*Assigned task A*
List the kinds of cinema that the FilmStruck Focus piece on Athina Rachel Tsangari says the streaming service aims to showcase.
*Assigned task B*
Extend the FilmStruck Focus piece on Athina Rachel Tsangari's short films, picking up after its last sentence.

*Excerpted text*
((

FilmStruck Focus: The Short Films of Athina Rachel Tsangari

This past fall, Turner Classic Movies joined forces with The Criterion Collection for an online streaming service with the aim of showcasing the best in classic, modern, world, and independent cinema, much to the delight of cinephiles everywhere. Inspired, we here at Cinapse decided to create FilmStruck Focus, a limited weekly series dedicated to exploring the best of one of the most diverse and exciting streaming services around.

Before seeing her featured on The Criterion Channel on FilmStruck, I had never heard of Athina Rachel Tsangari. Or had I? Turns out, much like the Divine Presence in the Footprints poem, she had been there all along. Every time I’ve watched Richard Linklater’s seminal Slacker, there she was, hidden in plain sight as ‘Cousin from Greece’ sitting outside a South Congress music club in Austin, Texas. Her association with Linklater continued with credits of both producer and actor in Before Midnight.

While FilmStruck has some of her full-length works, it’s her short films that will be explored here. They push boundaries in a most unsettling and gorgeous way.

))

*Extracted material*
((

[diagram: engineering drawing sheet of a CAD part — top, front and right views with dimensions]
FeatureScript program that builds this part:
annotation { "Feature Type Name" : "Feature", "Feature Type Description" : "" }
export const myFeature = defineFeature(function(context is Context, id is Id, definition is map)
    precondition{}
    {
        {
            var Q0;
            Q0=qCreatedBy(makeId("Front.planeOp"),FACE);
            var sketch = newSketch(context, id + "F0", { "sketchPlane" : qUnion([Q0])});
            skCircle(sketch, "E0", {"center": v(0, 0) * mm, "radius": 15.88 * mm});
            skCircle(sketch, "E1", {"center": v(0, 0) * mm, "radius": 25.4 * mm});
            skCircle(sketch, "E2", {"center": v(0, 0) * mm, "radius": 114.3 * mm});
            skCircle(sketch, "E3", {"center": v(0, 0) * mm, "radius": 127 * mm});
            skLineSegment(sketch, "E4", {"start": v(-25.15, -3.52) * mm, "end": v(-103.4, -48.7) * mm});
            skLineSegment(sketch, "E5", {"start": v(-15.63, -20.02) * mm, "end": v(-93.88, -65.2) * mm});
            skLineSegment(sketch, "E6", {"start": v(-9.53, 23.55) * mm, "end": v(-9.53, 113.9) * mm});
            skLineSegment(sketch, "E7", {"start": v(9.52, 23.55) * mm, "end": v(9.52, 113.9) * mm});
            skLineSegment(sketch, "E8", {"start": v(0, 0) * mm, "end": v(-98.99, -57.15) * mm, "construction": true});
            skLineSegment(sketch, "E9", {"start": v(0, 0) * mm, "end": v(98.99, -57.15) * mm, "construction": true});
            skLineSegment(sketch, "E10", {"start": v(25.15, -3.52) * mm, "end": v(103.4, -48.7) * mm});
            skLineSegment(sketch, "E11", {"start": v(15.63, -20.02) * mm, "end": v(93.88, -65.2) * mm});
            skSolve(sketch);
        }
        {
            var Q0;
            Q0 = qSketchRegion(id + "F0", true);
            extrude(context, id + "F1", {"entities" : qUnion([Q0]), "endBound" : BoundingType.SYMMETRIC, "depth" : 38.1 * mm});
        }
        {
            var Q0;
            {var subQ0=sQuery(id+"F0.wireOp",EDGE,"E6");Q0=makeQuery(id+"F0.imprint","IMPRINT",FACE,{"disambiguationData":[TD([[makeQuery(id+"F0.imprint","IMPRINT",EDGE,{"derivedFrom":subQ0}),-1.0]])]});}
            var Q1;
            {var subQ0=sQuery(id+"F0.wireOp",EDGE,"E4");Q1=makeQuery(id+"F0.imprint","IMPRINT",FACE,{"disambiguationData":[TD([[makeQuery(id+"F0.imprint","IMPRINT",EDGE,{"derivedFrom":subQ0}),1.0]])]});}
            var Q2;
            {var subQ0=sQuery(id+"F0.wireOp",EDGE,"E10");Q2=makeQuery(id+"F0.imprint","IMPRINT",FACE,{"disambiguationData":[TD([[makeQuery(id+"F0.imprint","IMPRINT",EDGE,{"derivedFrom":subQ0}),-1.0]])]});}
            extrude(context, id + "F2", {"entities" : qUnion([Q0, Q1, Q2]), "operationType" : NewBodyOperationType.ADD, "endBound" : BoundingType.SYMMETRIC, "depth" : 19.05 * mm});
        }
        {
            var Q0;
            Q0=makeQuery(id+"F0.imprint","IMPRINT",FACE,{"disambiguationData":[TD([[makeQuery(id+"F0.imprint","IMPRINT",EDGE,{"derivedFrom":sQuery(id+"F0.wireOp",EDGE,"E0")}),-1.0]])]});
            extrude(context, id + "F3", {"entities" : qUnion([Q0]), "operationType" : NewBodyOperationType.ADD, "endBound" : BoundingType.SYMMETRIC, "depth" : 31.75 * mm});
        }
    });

))

*Task result A*
classic, modern, world, independent

*Task result B*
Fit

Shot in Austin while Tsangari was a film student, Fit has “art film” written all over it. Using both black & white and color, Fit injects concrete absurdity into every situation it can. The opening shot is of two lovers kissing passionately, the camera close up on the action. Before you know it, marbles are falling out each mouth onto the floor. The participants don’t seem to notice or mind. In another scene, the main character talks into the black receiver of a rotary phone even as water begins to gush out, turning the apparatus into a kind of shower head.

With no plot to speak of, the viewer is left to enjoy the images and juxtapositions on the screen. A woman eats a seemingly normal breakfast in her kitchen but at a table sized for a child’s doll. Later, she sees how many eggs she can fit into her mouth. It’s really a trip, and a very intentional one at that.


The Capsule

Shot on the Greek isle of Hydra, The Capsule is Tsangari’s short-form magnum opus. This exploration of feminine identity feels very much of a piece of Matthew Barney’s Cremaster Cycle. A tableau of ideas and movements are starkly presented over an intense half hour.

The film opens with six young women being “birthed” from various locales around the grand mansion in which the action takes place. One crawls out from underneath a veritable mountain of stacked furniture, and another is found behind an ancient vase in a hallway. Once gathered, the six go through several activities that can only be described as rituals. The most normal is a processional walking of goats, and the oddest might be an a capella recital of “California Dreaming” that turns into the most awkward of dance offs.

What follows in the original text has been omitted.